A diretoria da sede campestre do Londrina Esporte Clube (Sasc) interrompeu no mês passado o convênio com a empresa CDI Competições, que iniciou em junho de 2005 um programa de revitalização na sede, mas não o levou até o fim. A parceria foi suspensa porque a empresa não cumpriu os prazos de execução de obras previstos no contrato. De acordo com o cronograma do projeto, no primeiro ano de expansão, com início em 1º de julho de 2005 e término em 30 de junho de 2006, estavam previstas cinco obras e duas delas não foram executadas.
Foram concluídas as pistas de cross country e de motocross, entregues em julho do ano passado, e a de bicicross, terminada em setembro. Estava prevista também a reforma e reestruturação do salão de festas, que, a pedido da Sasc, foi trocada por um campo de futebol. A obra já foi entregue.
Ficou faltando o novo parque aquático com toboágua, previsto para ser entregue novembro.
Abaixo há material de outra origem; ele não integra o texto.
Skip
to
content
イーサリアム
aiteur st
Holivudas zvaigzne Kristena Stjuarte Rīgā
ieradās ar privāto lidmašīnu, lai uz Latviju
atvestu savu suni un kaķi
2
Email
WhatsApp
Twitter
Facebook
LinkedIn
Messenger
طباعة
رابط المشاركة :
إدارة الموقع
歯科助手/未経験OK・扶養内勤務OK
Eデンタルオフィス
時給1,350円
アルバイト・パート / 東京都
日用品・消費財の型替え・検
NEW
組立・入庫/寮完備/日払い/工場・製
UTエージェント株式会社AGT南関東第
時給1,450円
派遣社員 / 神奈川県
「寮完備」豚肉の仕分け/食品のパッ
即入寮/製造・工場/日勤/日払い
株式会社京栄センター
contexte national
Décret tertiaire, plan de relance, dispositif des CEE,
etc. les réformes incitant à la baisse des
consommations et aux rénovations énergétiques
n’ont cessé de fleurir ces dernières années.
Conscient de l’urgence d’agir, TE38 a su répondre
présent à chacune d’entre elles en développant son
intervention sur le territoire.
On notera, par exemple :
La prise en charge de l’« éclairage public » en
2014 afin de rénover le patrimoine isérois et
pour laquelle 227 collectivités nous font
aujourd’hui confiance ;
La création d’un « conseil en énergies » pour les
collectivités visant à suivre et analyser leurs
A última obra deste primeiro ano de contrato seria a arena de futebol de areia, com término em 31 de março.
Como os prazos não vinham sendo cumpridos pela CDI, o presidente da Sasc, Donizete Aparecido dos Santos, enviou três notificações à empresa cobrando uma posição. No dia 9 de fevereiro, as partes se reuniram pela primeira vez e a diretoria da CDI fez, segundo o presidente, uma proposta de rompimento do contrato que não foi aceita. A empresa teria se proposto a pagar R$ 17 mil. ''Não aceitamos porque a multa pelo rompimento do contrato ficou estipulada em 100 salários mínimos (R$ 30 mil)'', explicou Santos.
Apesar do impasse, o presidente da Sasc diz que procurou um entendimento com a parceira porque, segundo ele, o clube não teve qualquer prejuízo. Com as obras executadas, a CDI teria gasto mais de R$ 60 mil.
Venda de títulos O projeto de revitalização seria custeado com a venda de títulos do LEC, iniciativa que acabou fracassando. Até agora foram comercializados, segundo Santos, ''apenas dez ou 11 títulos do clube'', quando a meta era vender, nos três primeiros anos da parceria, três mil títulos e três mil passes universitários. Em seguida haveria uma chamada de capital com os cinco mil sócios remidos ou inativos, que atualmente não contribuem com o clube.
Como a parceria está suspensa, os pilotos de motocross que utilizavam a pista para treinos não podem mais entrar na sede do clube, a não ser aqueles que se tornaram sócios. Um diretor da CDI informou que a pista não está vetada, mas sem condições de uso, uma vez que as fortes chuvas levaram embora as costeletas e estragou algumas rampas.
Na última reunião realizada no dia 9, as partes chegaram a um acordo. Segundo Santos, a empresa se propôs a pagar, de forma parcelada, a multa contratual de 100 salários mínimos. Os dirigentes da CDI foram procurados várias vezes pela reportagem da Folha para falarem sobre o caso, mas não retornaram as ligações.